__Estratto__
▼▼▼

LA SIGNORA DELLE ROSE di Pierre Pinaud, 2021

LA SIGNORA DELLE ROSE di Pierre Pinaud, 2021

Eve (Catherine Frot), rinomata coltivatrice e creatrice di rose, per salvare la propria piccola azienda familiare ormai prossima alla bancarotta, schiacciata com’è da competitori più organizzati di lei, tenta di creare una nuova varietà di rosa. Ingaggia tre improbabili coadiutori in contratto di reinserimento sociale, del tutto sprovveduti in campo florovivaistico. Una strana coabitazione di caratteri, ma il Caso creerà delle opportunità del tutto imprevedibili…

 

 

Come talora accade, la magia di alcuni piccoli film francesi è tutta nella loro capacità di arrivare a trasmettere – al di là delle trame più o meno esili – emozioni e sentimenti. Così come la musica riesce a dare sensazioni con la sola armonia dei suoni, certi film riescono a scaldare i cuori degli spettatori con la sola forza delle immagini e della recitazione.

È il caso del film di Pinaud, la sua opera seconda. Un film che sembra venire da lontano, da un’epoca in cui al cinema si potevano vedere non solo film che raccontavano le vicende della Vita, della vita nella sua cruda realtà, ma soprattutto film che consentivano di sognare e donavano la possibilità di pensare che le cose potessero anche andare a finire bene.

▲▲▲

__Dati disponibili__
▼▼▼

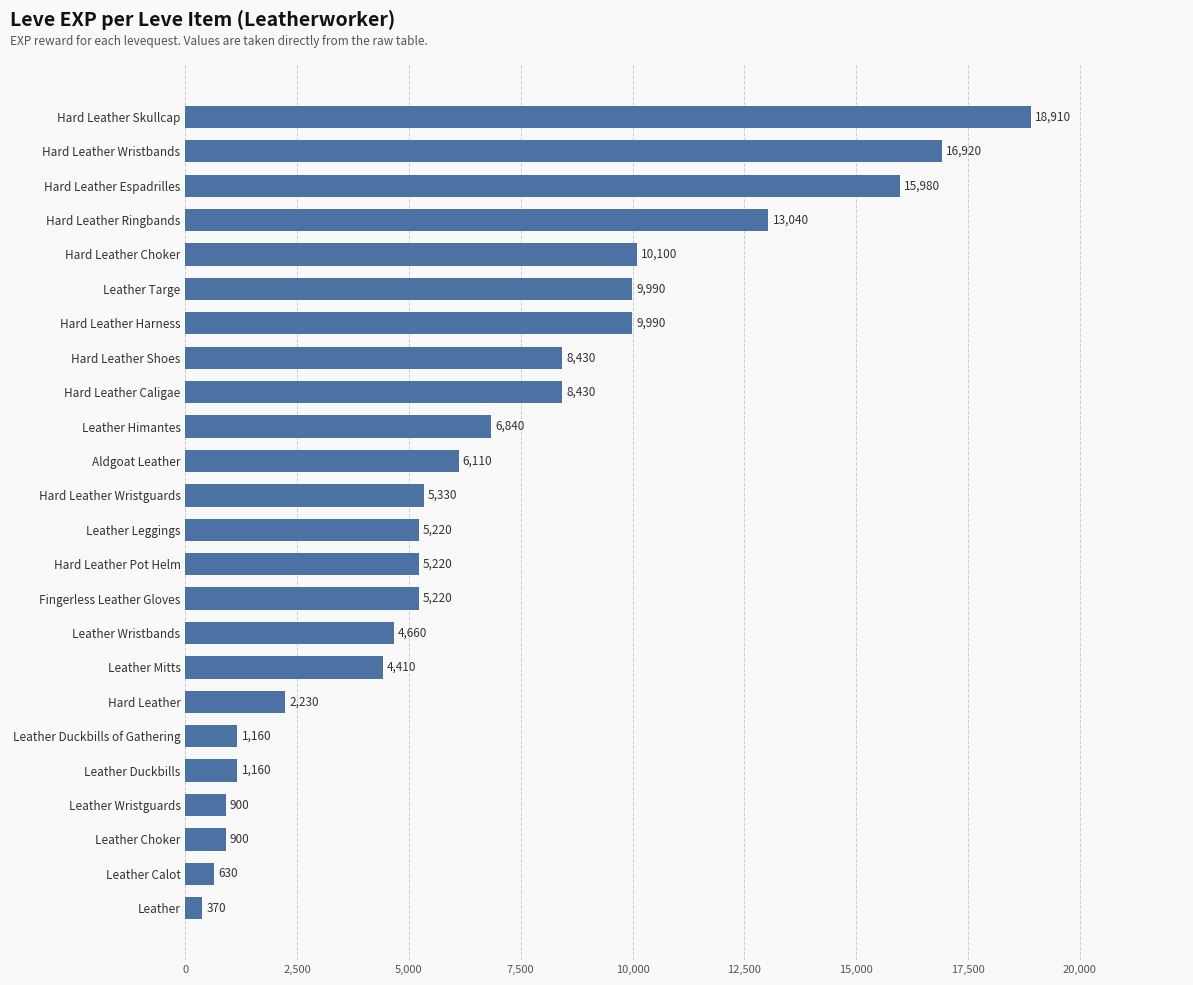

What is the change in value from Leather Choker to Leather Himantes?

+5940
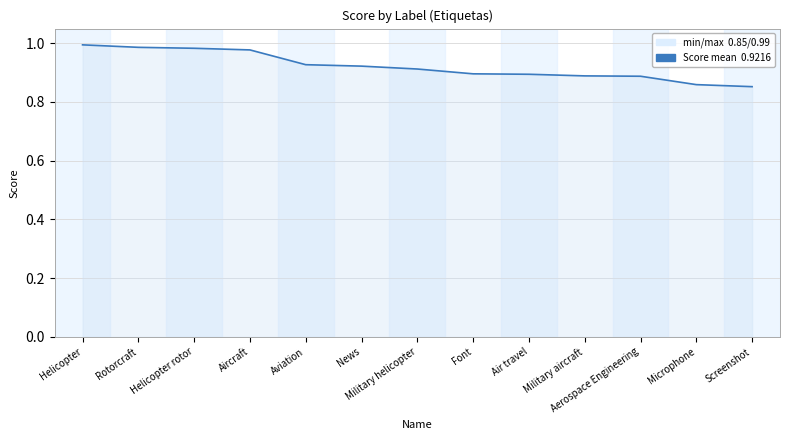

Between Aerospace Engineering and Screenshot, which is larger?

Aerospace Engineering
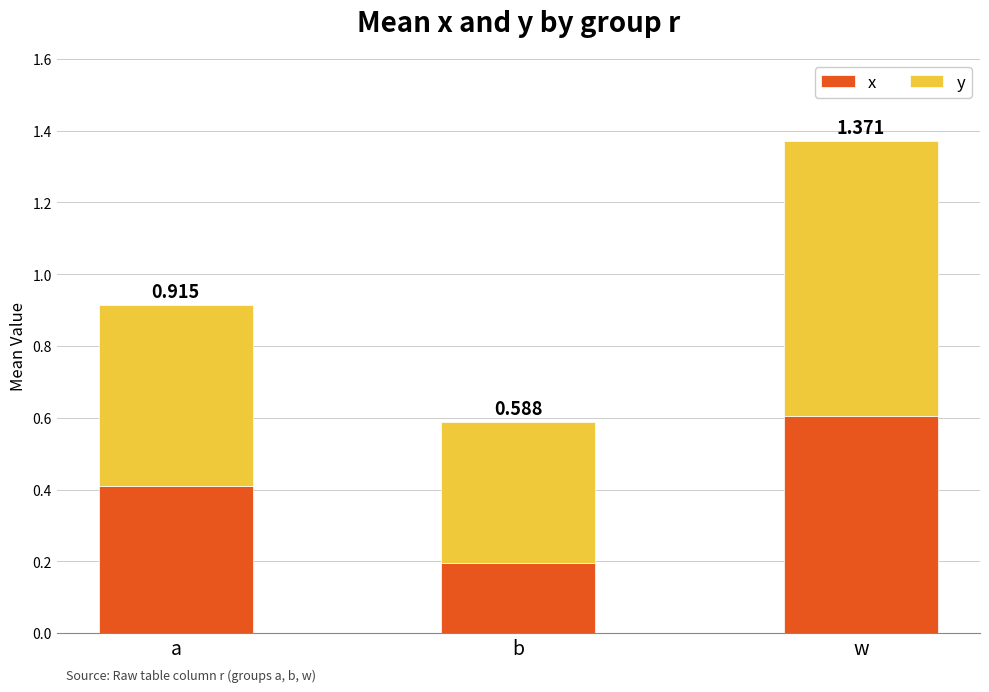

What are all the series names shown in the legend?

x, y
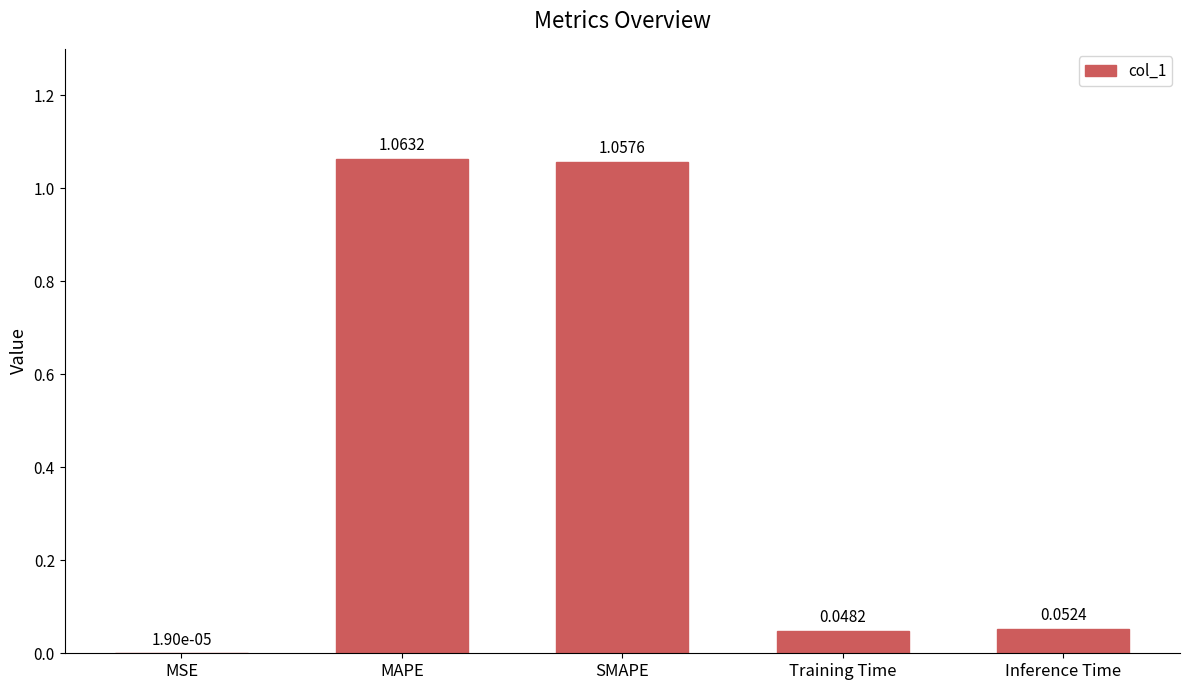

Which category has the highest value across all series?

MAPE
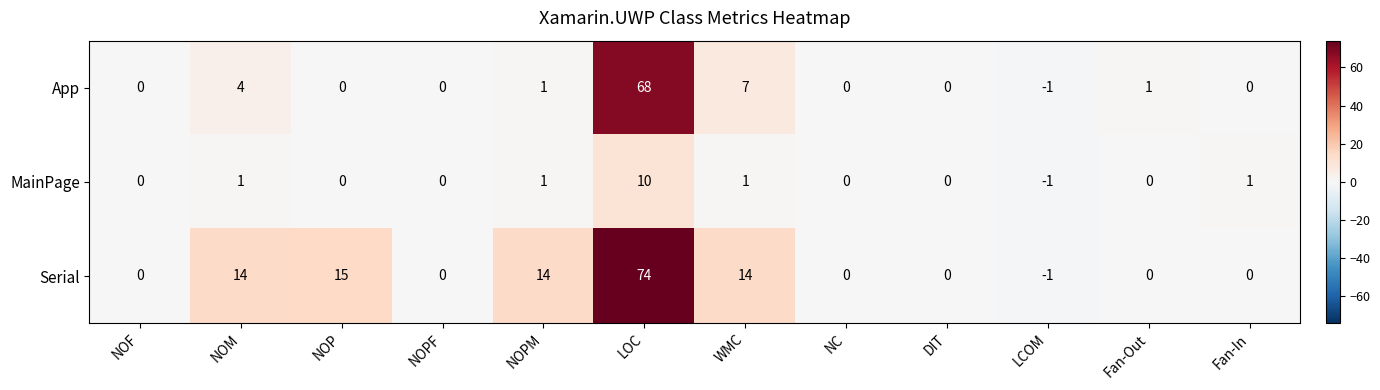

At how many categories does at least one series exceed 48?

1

▲▲▲

__Cosa fare__
a) Rispondi a queste domande sulla recensione:
(i) Quale attrice interpreta Eve?
(ii) Quanti coadiutori ingaggia Eve?
(iii) Quale opera di Pinaud è questo film, secondo la recensione?
b) Trascrivi senza alcuna modifica la parte delle voci che va dalla riga contenente "Which category has" fino alla fine delle voci, estremi inclusi. Lascia fuori le immagini.

__Soluzioni__
a)
(i) Catherine Frot.
(ii) Tre.
(iii) La sua opera seconda.

b)
Which category has the highest value across all series?

MAPE

At how many categories does at least one series exceed 48?

1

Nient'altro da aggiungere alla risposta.